Conceptually, then, let's imagine we had a "huge integer" data type that is 16 bytes long. The algorithm would be something like this:

huge out;
for (int p=0;p<18;++p)
{
  out=out*94+tradenum[p]-32;
}
for (int p=0;p<3;++p)
{
  out=out*10+broker[p]-'0';
}

// Convert output to char[16]
unsigned char[16] out16;
for (int p=15;p>=0;--p)
{
  out16[p]=huge&0xff;
  huge=huge>>8;
}

return out16;

Of course we don't have a "huge" data type in C. Are you using pure C or C++? Isn't there some kind of big number class in C++? Sorry, I haven't done C++ in a while. If not, we could easily create a little library to implement a huge.

Answer 6

There are 95 characters between the space (0x20) and tilde (0x7e). (The 94 in other answers suffer from off-by-1 error).

Hence the number of distinct IDs is 95¹⁸×1000 = 3.97×10³⁸.

But that compressed structure can only hold (2⁸)¹⁶ = 3.40×10³⁸ distinct values.
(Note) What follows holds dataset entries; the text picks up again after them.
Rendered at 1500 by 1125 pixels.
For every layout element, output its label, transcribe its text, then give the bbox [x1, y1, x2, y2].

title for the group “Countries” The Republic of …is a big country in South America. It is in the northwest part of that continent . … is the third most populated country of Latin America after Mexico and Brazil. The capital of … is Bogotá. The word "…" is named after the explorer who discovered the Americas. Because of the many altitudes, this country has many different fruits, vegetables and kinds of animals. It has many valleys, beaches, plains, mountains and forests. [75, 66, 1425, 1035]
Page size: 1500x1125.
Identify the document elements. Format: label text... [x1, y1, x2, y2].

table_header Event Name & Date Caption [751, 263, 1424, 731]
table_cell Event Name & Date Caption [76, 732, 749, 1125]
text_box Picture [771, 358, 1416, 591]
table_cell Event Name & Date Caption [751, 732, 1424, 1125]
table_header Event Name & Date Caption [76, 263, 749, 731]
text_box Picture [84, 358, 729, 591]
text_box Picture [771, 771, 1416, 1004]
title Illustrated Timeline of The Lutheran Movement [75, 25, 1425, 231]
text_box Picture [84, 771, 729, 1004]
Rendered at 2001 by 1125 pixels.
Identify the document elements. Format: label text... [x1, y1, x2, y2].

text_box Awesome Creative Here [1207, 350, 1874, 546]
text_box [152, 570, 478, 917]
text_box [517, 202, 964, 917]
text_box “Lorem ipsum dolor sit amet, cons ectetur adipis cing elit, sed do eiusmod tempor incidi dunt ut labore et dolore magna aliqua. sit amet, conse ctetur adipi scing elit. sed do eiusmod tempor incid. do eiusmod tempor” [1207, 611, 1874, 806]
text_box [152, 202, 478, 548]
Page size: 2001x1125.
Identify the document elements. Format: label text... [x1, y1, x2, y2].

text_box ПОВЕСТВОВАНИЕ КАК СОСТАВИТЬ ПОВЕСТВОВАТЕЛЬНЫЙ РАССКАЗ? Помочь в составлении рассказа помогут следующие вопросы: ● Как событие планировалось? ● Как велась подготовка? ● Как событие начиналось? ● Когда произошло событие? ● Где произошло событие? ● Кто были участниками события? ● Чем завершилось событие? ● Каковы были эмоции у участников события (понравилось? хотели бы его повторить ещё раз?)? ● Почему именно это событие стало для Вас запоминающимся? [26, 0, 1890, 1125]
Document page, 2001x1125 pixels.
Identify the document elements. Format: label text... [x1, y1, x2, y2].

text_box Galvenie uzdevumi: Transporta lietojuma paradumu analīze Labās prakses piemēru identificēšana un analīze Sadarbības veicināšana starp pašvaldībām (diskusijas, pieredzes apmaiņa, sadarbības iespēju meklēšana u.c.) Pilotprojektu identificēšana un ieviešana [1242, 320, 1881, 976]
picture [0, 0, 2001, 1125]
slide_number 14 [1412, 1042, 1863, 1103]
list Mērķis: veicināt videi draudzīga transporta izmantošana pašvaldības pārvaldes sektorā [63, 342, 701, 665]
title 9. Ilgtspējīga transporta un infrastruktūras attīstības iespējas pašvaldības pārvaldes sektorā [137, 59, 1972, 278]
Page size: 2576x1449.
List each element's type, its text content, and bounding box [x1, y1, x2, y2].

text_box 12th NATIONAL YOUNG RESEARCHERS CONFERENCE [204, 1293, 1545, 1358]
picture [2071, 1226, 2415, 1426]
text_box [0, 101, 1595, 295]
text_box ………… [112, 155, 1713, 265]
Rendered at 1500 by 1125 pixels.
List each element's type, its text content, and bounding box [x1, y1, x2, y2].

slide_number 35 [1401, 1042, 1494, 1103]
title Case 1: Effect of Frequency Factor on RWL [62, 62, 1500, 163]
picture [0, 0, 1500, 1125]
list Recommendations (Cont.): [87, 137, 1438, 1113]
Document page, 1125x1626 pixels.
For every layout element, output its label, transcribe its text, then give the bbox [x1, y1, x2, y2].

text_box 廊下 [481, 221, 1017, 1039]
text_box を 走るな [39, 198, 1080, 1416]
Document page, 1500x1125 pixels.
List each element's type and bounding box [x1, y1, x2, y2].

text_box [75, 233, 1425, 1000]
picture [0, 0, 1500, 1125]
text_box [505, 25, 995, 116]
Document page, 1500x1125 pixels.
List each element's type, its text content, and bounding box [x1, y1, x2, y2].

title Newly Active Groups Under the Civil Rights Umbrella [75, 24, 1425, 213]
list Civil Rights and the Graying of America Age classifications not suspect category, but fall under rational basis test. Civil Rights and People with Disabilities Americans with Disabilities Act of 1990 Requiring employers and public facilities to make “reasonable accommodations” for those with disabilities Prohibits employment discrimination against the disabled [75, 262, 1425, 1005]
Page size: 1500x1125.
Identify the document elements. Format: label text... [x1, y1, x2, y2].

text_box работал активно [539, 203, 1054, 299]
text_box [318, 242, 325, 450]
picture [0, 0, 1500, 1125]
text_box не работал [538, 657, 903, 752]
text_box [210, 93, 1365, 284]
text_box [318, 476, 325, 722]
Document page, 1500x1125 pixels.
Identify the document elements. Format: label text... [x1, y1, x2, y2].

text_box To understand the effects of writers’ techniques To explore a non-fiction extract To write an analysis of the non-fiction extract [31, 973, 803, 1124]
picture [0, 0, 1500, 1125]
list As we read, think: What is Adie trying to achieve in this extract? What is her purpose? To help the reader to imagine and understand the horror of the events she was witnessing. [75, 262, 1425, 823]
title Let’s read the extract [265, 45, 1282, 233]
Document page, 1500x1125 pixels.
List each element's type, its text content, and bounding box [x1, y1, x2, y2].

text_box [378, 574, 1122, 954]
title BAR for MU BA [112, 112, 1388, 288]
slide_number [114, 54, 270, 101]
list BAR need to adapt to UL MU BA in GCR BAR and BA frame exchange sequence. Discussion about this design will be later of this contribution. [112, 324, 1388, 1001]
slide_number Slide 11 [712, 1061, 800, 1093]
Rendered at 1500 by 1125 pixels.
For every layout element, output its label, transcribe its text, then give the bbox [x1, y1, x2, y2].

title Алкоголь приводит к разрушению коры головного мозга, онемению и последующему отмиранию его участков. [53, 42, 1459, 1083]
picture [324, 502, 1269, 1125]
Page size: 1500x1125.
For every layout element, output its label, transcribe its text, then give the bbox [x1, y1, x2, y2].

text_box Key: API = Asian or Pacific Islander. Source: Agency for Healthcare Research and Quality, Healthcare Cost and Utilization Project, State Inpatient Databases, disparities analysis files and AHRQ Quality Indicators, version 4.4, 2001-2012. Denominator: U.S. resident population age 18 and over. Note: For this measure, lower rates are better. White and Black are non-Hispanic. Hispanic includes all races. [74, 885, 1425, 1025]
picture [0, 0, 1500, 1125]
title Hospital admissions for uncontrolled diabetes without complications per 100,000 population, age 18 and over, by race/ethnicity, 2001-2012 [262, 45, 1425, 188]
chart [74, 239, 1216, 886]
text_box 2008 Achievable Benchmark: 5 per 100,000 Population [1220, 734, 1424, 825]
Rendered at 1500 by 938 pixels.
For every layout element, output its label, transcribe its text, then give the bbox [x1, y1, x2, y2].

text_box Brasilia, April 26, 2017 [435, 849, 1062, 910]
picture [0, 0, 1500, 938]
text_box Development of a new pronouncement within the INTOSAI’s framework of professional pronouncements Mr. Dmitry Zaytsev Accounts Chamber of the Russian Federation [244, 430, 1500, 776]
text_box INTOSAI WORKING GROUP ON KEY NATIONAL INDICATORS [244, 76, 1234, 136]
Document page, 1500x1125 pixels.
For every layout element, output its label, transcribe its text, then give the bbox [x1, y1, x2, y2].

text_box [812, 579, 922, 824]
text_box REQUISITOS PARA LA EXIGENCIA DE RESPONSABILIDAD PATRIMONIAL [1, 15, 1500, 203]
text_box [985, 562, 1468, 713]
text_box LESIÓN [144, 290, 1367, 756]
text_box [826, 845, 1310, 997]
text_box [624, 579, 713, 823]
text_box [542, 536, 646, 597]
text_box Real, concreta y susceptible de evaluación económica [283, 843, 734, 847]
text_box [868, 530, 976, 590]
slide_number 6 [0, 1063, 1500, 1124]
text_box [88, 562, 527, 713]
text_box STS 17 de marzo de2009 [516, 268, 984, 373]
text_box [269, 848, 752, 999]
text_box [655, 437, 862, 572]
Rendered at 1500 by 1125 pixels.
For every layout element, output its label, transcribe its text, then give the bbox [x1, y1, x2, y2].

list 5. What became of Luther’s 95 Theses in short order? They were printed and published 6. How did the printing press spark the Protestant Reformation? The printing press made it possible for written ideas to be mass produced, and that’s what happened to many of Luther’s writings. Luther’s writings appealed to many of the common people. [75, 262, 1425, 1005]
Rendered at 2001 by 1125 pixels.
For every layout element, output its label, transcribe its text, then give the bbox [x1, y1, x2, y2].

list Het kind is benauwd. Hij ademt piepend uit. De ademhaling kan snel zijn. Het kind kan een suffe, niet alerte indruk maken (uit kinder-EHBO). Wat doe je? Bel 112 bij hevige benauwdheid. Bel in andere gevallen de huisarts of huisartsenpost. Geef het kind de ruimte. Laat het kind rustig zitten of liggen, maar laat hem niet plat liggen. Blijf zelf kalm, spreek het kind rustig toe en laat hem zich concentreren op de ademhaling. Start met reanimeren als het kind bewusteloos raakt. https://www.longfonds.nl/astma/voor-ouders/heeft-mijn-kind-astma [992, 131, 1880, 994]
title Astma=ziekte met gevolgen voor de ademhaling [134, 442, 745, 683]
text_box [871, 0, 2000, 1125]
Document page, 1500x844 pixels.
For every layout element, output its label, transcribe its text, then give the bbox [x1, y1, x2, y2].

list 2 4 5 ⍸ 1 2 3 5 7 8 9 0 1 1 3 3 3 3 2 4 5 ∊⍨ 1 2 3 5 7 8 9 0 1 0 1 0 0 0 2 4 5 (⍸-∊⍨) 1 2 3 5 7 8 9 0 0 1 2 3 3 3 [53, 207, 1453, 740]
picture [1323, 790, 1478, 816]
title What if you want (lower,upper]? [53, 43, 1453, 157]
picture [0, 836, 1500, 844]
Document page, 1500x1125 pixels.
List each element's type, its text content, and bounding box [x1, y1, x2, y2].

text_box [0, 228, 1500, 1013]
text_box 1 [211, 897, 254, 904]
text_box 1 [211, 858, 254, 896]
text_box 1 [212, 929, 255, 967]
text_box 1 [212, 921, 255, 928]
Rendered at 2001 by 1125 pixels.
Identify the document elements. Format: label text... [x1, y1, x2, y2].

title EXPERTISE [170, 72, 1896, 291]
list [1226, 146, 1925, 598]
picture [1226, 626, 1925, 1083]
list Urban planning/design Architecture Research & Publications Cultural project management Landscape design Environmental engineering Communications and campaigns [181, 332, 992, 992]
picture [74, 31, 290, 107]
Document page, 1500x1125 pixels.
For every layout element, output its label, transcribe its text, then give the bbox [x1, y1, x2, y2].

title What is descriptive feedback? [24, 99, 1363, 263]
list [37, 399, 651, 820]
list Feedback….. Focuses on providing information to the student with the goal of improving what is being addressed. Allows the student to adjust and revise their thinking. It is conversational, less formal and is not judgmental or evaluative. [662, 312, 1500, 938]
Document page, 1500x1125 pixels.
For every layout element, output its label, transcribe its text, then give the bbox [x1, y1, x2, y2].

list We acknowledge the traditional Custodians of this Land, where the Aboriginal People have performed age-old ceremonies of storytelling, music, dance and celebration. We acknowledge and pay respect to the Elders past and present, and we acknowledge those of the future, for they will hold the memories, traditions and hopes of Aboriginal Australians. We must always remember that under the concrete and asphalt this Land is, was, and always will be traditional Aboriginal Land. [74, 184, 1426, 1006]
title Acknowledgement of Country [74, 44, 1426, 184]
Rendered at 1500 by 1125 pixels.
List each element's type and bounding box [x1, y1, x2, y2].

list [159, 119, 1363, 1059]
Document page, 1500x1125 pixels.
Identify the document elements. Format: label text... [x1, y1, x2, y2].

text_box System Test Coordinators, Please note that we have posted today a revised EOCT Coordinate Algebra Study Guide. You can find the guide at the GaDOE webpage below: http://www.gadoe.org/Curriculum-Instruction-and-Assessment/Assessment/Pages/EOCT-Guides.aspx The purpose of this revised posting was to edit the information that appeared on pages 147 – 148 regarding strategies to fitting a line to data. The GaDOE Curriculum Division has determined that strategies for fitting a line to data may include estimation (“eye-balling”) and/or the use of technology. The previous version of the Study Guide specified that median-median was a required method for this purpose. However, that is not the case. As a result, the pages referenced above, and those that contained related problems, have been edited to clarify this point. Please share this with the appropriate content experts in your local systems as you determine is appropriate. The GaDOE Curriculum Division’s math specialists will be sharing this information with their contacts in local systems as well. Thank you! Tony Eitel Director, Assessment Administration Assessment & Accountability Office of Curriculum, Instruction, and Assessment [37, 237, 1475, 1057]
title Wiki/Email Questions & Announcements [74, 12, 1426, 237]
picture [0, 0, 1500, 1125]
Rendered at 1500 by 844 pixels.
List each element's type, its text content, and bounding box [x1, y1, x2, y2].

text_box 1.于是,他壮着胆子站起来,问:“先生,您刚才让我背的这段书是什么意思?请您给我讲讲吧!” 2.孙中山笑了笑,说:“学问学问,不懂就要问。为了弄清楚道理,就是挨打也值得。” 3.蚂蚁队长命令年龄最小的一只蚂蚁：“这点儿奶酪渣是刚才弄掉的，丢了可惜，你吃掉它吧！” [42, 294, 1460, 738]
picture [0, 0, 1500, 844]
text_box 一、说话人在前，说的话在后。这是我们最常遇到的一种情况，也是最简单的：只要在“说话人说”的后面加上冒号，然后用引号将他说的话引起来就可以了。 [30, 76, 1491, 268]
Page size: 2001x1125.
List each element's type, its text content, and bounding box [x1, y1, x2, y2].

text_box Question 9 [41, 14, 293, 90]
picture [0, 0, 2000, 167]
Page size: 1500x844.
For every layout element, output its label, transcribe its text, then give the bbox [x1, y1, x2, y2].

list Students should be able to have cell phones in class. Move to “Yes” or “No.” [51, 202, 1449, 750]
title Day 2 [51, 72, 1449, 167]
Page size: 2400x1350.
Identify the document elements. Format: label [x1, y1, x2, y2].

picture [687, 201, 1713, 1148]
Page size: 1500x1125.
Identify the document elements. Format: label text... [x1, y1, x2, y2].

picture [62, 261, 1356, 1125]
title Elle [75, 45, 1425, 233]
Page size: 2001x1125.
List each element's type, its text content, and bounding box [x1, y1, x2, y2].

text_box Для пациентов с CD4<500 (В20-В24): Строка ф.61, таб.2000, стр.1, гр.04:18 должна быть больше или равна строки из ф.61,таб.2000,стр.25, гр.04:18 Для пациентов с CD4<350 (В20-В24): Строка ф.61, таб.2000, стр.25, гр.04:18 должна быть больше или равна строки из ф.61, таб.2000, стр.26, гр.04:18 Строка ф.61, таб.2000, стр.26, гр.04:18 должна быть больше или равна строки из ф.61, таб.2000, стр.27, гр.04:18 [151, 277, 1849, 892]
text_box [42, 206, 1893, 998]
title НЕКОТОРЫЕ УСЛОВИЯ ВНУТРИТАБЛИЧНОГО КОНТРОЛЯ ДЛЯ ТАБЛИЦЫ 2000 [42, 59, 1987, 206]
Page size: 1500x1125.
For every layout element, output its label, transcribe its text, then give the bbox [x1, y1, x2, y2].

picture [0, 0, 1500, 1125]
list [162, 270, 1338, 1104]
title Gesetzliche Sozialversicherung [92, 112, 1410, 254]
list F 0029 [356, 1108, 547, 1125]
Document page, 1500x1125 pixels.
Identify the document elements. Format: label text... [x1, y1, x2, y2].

Therefore it is impossible to represent all IDs by that structure, unless:

• There is 1 unused character in ≥15 digits of trade_num_, or
• There are ≥14 unused characters in 1 digit of trade_num_, or
• There are only ≤856 brokers, or
• You're using is a PDP-10 which has a 9-bit char.

Answer 7

If it can only contain letters, then you have less than 64 possibilities per character (26 upper case, 26 lower case, leaving you 12 for space, terminator, underscore, etc). With 6 bits per character, you should get there - in 15 characters. Assuming you don't support special characters.

Answer 8

Use the first 10 bits for the 3-character numeric string (encode the bits like they represent a number and then pad with zeros as appropriate when decoding).

Okay, this leaves you with 118 bits and 16 alphanumeric characters to store.

0x00 to 0x7F (if you mean inclusive) comprises 128 possible characters to represent. That means that each character can be identified by a combination of 7 bits. Come up with an index mapping each number those 7 bits can represent to the actual character. To represent 16 of your "alphanumeric" characters in this way, you need a total of 112 bits.

We now have 122 bits (or 15.25 bytes) representing our data. Add an easter egg to fill in the remaining unused bits and you have your 16 character array.